Prisoners should only be released before the end of their sentence if they have behaved well, the justice secretary urges, saying he wants an end to the automatic early release system.
Insisting that "putting people behind bars" had reduced crime, Chris Grayling also said that he does not want to cut prison places, and signalled he was prepared to remove certain privileges for prisoners, such as watching Sky TV.
Under a system introduced by the Labour government, most prisoners are automatically released midway through their sentences.
But Mr Grayling, who took up the post of justice secretary in the last cabinet reshuffle, said that he wanted an end to the automatic system.
"What people don't particularly understand is why sentencing works in the way it does. If you get 10 years, you're out after five automaticallly," he told the Daily Telegraph.
"It's not something that can be changed overnight, there are constraints on the system, there are constraints on prison places.
"Ultimately, I'm attracted by an option that doesn't simply automatically release you at a certain point, regardless of whether you've behaved well or not."
The stance taken by Mr Grayling, who has previously said that he wants a "rehabiliation revolution" driven by a payment by results system, marks a change from his predecessor, Kenneth Clarke.
Mr Clarke said that too many people were in prison, and also advocated a "rehabilitation revolution" in a bid to keep numbers down. In September, the National Audit Office warned that the number of inmates would remain at record levels for six years, and in August, the Prison Reform Trust said that nearly two-thirds of prisons were overcrowded.
The very reason we saw the introduction of early release is because successive governments allowed the prison population to run out of control. Andrew Neilson, Howard League for Penal Reform
But amid anger from the Tory backbenches, and criticism that he was soft on crime, Mr Clarke was forced to abandon plans to cut the prison population further.
Mr Grayling signalled that he is not prepared to cut prison places, arguing that prison cuts crime.
"Every police force will tell you when a serial burglar is behind bars their local burglary rate goes down," he said.
He also said that he is prepared to consider greater use of electronic tagging. "One of the areas where possibly we've got increased scope in the future in monitoring offenders is GPS tagging where new technologies mean actually it's possible to watch an offender wherever they go."
Campaigners raised concerns over the justice secretary's comments.

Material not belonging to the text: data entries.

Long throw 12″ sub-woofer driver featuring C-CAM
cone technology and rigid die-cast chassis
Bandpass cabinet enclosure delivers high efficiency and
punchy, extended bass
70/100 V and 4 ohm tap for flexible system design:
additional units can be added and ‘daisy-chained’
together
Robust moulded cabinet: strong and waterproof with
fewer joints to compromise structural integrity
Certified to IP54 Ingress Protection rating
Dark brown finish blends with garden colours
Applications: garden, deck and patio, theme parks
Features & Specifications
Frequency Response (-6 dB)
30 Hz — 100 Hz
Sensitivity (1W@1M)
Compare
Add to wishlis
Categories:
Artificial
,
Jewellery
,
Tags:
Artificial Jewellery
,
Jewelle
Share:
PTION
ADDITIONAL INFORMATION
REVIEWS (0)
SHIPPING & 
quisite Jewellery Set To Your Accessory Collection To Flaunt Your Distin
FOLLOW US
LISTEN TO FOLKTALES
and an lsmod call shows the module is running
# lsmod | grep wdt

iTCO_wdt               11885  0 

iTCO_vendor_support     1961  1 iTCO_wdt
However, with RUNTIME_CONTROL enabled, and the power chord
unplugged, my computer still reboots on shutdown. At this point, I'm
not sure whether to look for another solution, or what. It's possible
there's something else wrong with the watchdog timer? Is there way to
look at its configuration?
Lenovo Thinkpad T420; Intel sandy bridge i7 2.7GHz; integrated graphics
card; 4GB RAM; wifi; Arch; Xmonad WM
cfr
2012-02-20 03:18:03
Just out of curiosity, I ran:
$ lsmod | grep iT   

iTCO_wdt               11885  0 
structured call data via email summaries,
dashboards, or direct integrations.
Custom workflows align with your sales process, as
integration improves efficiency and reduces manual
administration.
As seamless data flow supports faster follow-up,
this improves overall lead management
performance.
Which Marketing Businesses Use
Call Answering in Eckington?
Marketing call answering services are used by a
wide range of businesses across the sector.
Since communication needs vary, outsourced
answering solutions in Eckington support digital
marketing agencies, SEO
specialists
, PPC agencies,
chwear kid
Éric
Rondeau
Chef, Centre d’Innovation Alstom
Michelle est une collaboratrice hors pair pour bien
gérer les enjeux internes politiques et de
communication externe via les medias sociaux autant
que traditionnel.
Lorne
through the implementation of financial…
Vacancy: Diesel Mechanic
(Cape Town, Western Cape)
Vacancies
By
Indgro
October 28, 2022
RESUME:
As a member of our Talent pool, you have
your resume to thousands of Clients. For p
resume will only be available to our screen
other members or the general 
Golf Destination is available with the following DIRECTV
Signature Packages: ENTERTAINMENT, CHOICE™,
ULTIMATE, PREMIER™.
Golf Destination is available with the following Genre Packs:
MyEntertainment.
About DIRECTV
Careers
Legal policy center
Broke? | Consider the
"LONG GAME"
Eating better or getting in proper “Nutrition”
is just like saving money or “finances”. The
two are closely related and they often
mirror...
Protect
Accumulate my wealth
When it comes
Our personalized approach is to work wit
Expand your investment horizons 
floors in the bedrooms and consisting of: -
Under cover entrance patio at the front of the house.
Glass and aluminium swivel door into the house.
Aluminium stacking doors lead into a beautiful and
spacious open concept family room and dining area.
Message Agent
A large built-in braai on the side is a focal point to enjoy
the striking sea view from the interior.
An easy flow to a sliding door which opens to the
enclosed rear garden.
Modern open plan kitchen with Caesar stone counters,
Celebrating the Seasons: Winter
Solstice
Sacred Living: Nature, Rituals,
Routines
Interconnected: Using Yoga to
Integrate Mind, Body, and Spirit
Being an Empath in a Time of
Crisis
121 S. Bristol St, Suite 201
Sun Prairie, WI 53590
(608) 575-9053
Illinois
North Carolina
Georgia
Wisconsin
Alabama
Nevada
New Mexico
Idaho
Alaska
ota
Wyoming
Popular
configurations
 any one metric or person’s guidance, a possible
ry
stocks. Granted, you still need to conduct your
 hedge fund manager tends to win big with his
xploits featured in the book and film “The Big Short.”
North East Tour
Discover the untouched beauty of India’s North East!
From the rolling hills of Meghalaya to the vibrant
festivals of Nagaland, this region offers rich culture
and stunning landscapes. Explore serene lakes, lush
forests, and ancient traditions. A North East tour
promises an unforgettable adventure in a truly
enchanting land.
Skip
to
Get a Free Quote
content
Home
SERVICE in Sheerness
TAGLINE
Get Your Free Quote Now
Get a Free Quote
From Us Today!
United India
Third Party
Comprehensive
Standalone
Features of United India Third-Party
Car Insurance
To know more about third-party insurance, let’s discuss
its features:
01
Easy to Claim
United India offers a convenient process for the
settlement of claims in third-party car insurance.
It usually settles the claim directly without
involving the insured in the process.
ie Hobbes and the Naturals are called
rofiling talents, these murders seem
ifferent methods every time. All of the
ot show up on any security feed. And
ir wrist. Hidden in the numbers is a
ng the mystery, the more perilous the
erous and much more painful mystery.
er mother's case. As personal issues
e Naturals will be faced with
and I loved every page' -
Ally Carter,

The Howard League for Penal Reform warned that the early release mechanism was introduced because prisons were struggling to cope with an expanding population, and that the system was there to free up places.
Andrew Neilson, director of campaigns, told Channel 4 News: "He's saying that he would rather see a system that was more dependent on good behaviour for early release.
"But the very reason we saw the introduction of early release is because successive governments allowed the prison population to run out of control.
"As long as we are sending as many people to prison, then we are forced to have these kinds of systems in place to make places available and that will continue as budgets continue to shrink."
John Hirst, a former prisoner who was jailed after he was convicted of manslaughter in 1980 and has launched legal action against the government over the ban on preventing prisoners from voting, said that behaviour is already taken into account when deciding whether to end a sentence early.
"That tends to be the position, anyway," he told Channel 4 News. "It's certainly a factor. It's all very well saying that prisoners should be of good behaviour, but prison authorities should also abide by the law."